Entre folk déglingué et blues-rock chaotique, les ballades damnées des Two Gallants seraient presque à pleurer si n'étaient soudain des élans rythmiques fracassants. A ce canevas de petits et grands tracas, d'un blues pour condamné à mort jusqu'à une chanson sur la condition de l'homme noir, Adam Stephens (voix-guitare-harmonica) et Tyson Vogel (batterie) ajoutent des moments de rage convaincue. A défaut d'être toujours convaincante quand elle penche trop du côté des illustres Pogues. On préfère quand elle en appelle aux vieux démons de Nirvana, de Johnny Cash, de Bob Dylan ou de ces Violent Femmes western-punk. Cette rugosité-là sent enfin le soufre. Et peut alors chevaucher des contrées insoupçonnées, se faire radicale et superbement écorchée vive.

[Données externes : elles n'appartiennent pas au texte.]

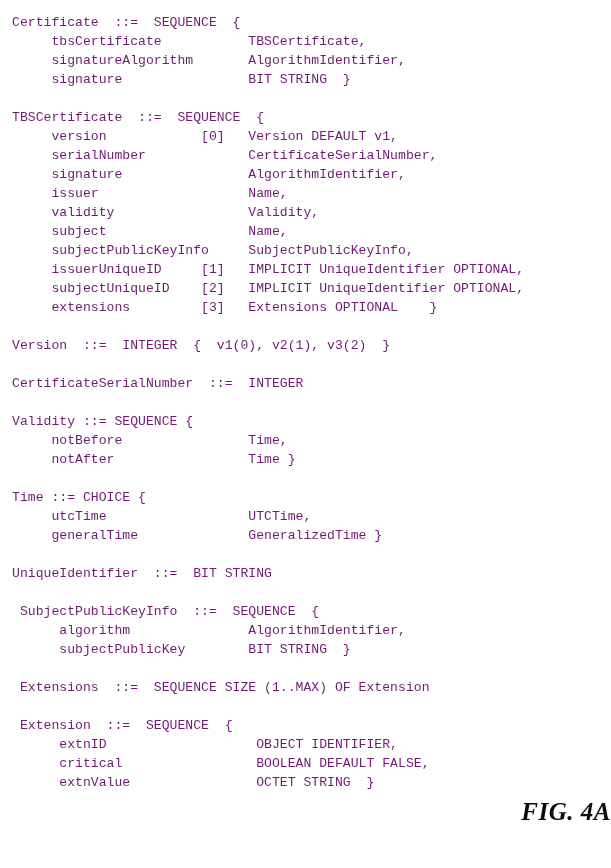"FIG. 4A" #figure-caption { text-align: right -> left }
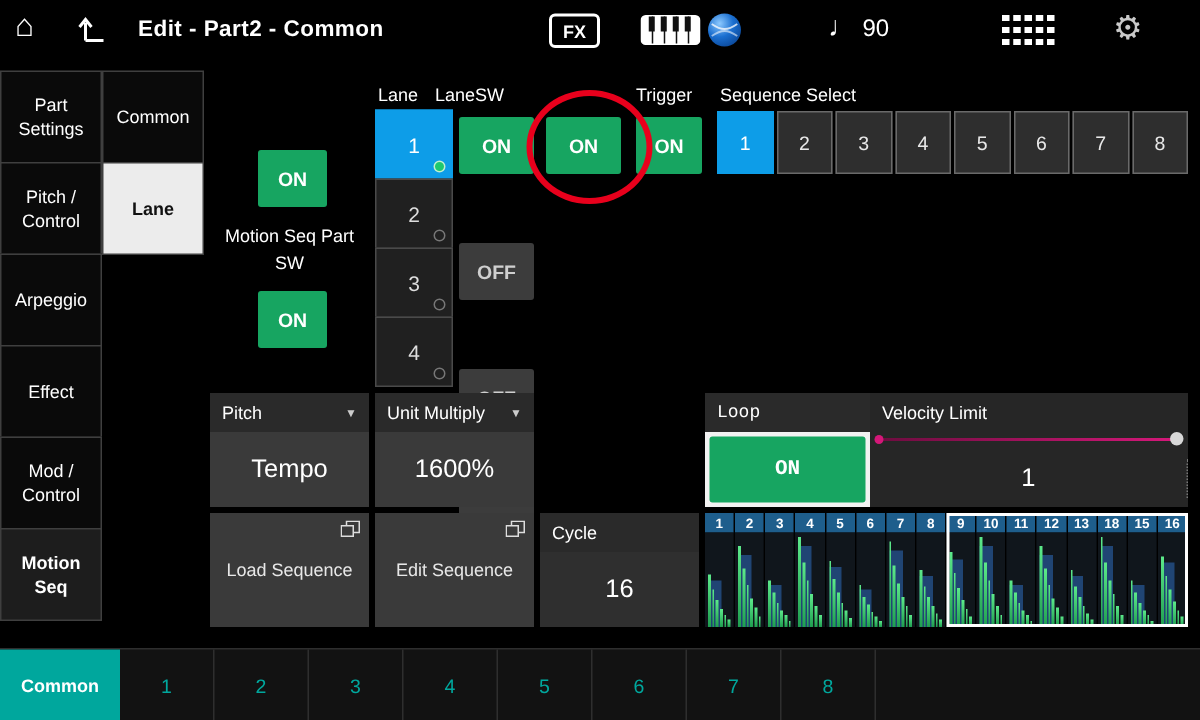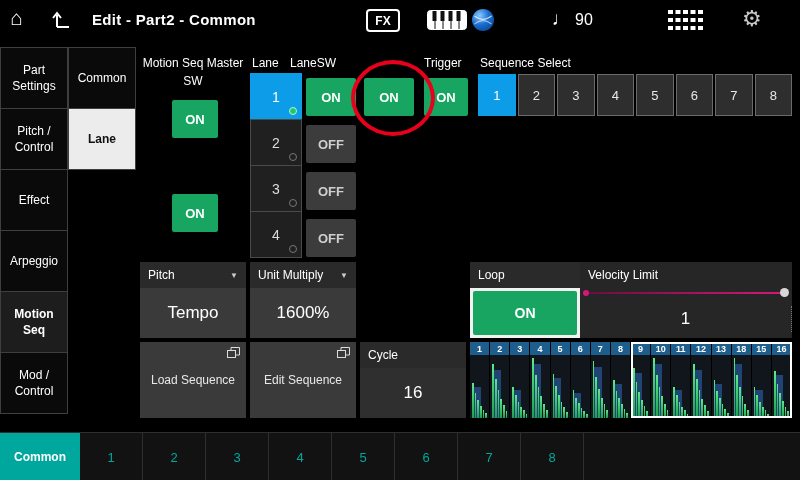"Motion Seq Master SW" div.blocklabel { html: <div>Motion Seq Master SW</div> -> none }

Avec la dose de complicité qu'implique l'amitié d'enfance des deux jeunes musiciens. La vingtaine pourtant tout juste entamée, ces deux antihéros magnifiques révèlent déjà une maturité folle. Deux albums à leur actif, dont les prêches moites du récent What the Toll Tells, et déjà autant de déboires à conter; les Two Gallants ne vont assurément pas s'arrêter en si bon chemin.